- [Your objective] Across the entries below, determine how many lines include the word "section". State only the resulting number.

- [Exercise materials]
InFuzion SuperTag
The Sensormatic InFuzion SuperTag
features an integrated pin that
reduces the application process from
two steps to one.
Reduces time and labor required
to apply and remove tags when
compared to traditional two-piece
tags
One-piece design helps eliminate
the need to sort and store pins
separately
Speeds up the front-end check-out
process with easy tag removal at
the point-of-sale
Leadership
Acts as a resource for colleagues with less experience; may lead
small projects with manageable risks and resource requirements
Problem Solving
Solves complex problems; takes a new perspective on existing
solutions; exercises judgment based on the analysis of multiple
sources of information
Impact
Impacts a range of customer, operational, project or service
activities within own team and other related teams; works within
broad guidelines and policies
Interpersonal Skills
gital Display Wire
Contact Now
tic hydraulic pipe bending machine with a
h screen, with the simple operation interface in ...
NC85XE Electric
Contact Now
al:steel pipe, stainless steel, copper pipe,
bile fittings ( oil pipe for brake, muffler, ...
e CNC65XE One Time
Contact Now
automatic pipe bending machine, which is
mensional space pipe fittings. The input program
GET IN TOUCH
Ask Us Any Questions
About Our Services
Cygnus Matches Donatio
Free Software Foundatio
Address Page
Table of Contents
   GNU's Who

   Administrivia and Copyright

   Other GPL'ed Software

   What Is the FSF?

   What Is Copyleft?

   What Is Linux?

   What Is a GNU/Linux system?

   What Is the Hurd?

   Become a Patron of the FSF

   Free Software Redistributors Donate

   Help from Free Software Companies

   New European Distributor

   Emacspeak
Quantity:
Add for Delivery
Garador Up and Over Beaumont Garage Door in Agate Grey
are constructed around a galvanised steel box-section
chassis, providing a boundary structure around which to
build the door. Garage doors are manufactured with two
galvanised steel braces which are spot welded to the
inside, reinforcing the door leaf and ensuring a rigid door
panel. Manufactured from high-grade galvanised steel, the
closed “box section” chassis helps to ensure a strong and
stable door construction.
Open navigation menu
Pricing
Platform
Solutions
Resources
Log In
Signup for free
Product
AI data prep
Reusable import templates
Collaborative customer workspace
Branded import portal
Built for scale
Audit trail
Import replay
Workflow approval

- [Your solution] 2